>>
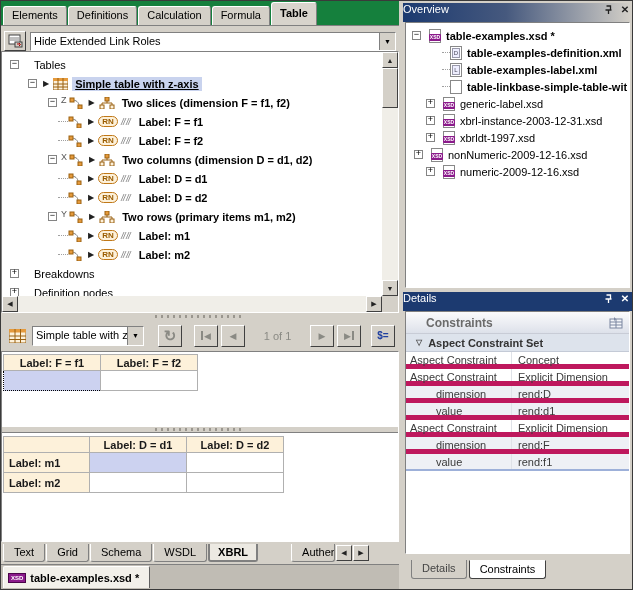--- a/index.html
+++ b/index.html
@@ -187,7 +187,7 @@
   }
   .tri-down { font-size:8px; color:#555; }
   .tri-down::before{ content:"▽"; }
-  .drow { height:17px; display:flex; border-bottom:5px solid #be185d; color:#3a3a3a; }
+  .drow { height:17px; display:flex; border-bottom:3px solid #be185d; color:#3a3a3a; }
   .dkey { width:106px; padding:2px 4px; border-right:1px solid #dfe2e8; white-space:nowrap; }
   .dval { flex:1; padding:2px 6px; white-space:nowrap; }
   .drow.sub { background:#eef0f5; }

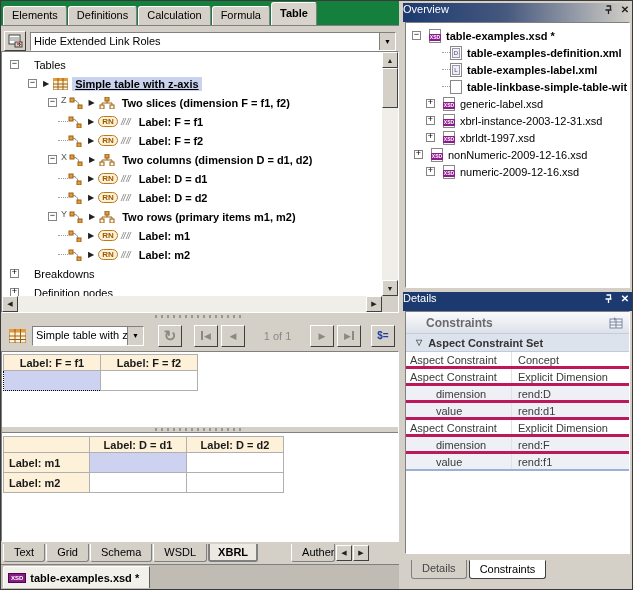--- a/index.html
+++ b/index.html
@@ -680,6 +680,10 @@
         <span class="dkey">Aspect Constraint</span>
         <span class="dval">Concept</span>
       </div>
+      <div class="drow sub">
+        <span class="dkey">name</span>
+        <span class="dval">rend:m1</span>
+      </div>
       <div class="drow">
         <span class="dkey">Aspect Constraint</span>
         <span class="dval">Explicit Dimension</span>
<<
- What the exercise asks:
The records above are to be retyped exactly, with every picture left out.

- Exercise response:
--- a/index.html
+++ b/index.html
@@ -187,7 +187,7 @@
   }
   .tri-down { font-size:8px; color:#555; }
   .tri-down::before{ content:"▽"; }
-  .drow { height:17px; display:flex; border-bottom:5px solid #be185d; color:#3a3a3a; }
+  .drow { height:17px; display:flex; border-bottom:3px solid #be185d; color:#3a3a3a; }
   .dkey { width:106px; padding:2px 4px; border-right:1px solid #dfe2e8; white-space:nowrap; }
   .dval { flex:1; padding:2px 6px; white-space:nowrap; }
   .drow.sub { background:#eef0f5; }

--- a/index.html
+++ b/index.html
@@ -680,6 +680,10 @@
         <span class="dkey">Aspect Constraint</span>
         <span class="dval">Concept</span>
       </div>
+      <div class="drow sub">
+        <span class="dkey">name</span>
+        <span class="dval">rend:m1</span>
+      </div>
       <div class="drow">
         <span class="dkey">Aspect Constraint</span>
         <span class="dval">Explicit Dimension</span>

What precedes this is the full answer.